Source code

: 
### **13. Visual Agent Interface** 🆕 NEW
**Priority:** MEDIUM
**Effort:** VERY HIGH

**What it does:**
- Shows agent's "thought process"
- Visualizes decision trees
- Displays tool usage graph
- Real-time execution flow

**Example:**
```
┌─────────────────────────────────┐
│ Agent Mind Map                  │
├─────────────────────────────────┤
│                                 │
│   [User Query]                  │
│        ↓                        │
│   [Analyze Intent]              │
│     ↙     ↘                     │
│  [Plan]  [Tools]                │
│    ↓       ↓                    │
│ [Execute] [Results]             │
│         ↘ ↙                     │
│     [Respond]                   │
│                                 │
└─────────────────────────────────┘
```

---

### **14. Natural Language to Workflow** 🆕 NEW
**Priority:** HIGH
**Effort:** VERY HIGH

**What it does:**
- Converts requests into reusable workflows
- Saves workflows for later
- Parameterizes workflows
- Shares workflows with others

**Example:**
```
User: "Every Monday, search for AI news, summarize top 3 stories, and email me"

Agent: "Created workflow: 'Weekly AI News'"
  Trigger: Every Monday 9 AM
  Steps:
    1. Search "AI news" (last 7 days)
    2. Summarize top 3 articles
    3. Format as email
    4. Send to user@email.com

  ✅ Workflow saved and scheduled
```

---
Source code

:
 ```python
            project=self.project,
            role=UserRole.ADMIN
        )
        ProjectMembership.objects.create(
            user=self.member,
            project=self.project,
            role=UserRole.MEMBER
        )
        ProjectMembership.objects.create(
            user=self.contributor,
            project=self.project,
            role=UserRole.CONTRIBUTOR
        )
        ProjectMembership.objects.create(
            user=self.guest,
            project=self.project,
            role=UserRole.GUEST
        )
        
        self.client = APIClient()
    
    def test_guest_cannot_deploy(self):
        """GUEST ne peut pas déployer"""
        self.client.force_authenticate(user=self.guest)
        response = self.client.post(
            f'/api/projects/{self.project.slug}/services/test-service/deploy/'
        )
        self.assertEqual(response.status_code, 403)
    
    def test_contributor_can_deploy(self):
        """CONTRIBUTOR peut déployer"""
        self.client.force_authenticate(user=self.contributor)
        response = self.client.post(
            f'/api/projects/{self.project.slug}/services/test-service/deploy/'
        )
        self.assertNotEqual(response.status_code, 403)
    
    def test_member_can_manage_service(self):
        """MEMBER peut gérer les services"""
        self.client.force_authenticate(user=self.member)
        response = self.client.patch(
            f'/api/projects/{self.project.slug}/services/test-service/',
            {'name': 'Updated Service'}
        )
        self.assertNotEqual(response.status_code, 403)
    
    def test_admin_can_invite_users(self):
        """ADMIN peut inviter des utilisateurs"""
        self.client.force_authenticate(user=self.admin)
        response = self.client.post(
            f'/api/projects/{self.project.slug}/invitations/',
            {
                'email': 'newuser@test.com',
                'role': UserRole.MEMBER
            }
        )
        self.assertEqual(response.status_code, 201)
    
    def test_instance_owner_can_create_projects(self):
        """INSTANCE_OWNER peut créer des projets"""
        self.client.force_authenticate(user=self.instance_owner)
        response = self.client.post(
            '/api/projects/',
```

===

WHAT YOU SHOULD DO: Could you type out every entry again exactly as it stands?

TASK RESPONSE:
Source code

: 
### **13. Visual Agent Interface** 🆕 NEW
**Priority:** MEDIUM
**Effort:** VERY HIGH

**What it does:**
- Shows agent's "thought process"
- Visualizes decision trees
- Displays tool usage graph
- Real-time execution flow

**Example:**
```
┌─────────────────────────────────┐
│ Agent Mind Map                  │
├─────────────────────────────────┤
│                                 │
│   [User Query]                  │
│        ↓                        │
│   [Analyze Intent]              │
│     ↙     ↘                     │
│  [Plan]  [Tools]                │
│    ↓       ↓                    │
│ [Execute] [Results]             │
│         ↘ ↙                     │
│     [Respond]                   │
│                                 │
└─────────────────────────────────┘
```

---

### **14. Natural Language to Workflow** 🆕 NEW
**Priority:** HIGH
**Effort:** VERY HIGH

**What it does:**
- Converts requests into reusable workflows
- Saves workflows for later
- Parameterizes workflows
- Shares workflows with others

**Example:**
```
User: "Every Monday, search for AI news, summarize top 3 stories, and email me"

Agent: "Created workflow: 'Weekly AI News'"
  Trigger: Every Monday 9 AM
  Steps:
    1. Search "AI news" (last 7 days)
    2. Summarize top 3 articles
    3. Format as email
    4. Send to user@email.com

  ✅ Workflow saved and scheduled
```

---
Source code

:
 ```python
            project=self.project,
            role=UserRole.ADMIN
        )
        ProjectMembership.objects.create(
            user=self.member,
            project=self.project,
            role=UserRole.MEMBER
        )
        ProjectMembership.objects.create(
            user=self.contributor,
            project=self.project,
            role=UserRole.CONTRIBUTOR
        )
        ProjectMembership.objects.create(
            user=self.guest,
            project=self.project,
            role=UserRole.GUEST
        )
        
        self.client = APIClient()
    
    def test_guest_cannot_deploy(self):
        """GUEST ne peut pas déployer"""
        self.client.force_authenticate(user=self.guest)
        response = self.client.post(
            f'/api/projects/{self.project.slug}/services/test-service/deploy/'
        )
        self.assertEqual(response.status_code, 403)
    
    def test_contributor_can_deploy(self):
        """CONTRIBUTOR peut déployer"""
        self.client.force_authenticate(user=self.contributor)
        response = self.client.post(
            f'/api/projects/{self.project.slug}/services/test-service/deploy/'
        )
        self.assertNotEqual(response.status_code, 403)
    
    def test_member_can_manage_service(self):
        """MEMBER peut gérer les services"""
        self.client.force_authenticate(user=self.member)
        response = self.client.patch(
            f'/api/projects/{self.project.slug}/services/test-service/',
            {'name': 'Updated Service'}
        )
        self.assertNotEqual(response.status_code, 403)
    
    def test_admin_can_invite_users(self):
        """ADMIN peut inviter des utilisateurs"""
        self.client.force_authenticate(user=self.admin)
        response = self.client.post(
            f'/api/projects/{self.project.slug}/invitations/',
            {
                'email': 'newuser@test.com',
                'role': UserRole.MEMBER
            }
        )
        self.assertEqual(response.status_code, 201)
    
    def test_instance_owner_can_create_projects(self):
        """INSTANCE_OWNER peut créer des projets"""
        self.client.force_authenticate(user=self.instance_owner)
        response = self.client.post(
            '/api/projects/',
```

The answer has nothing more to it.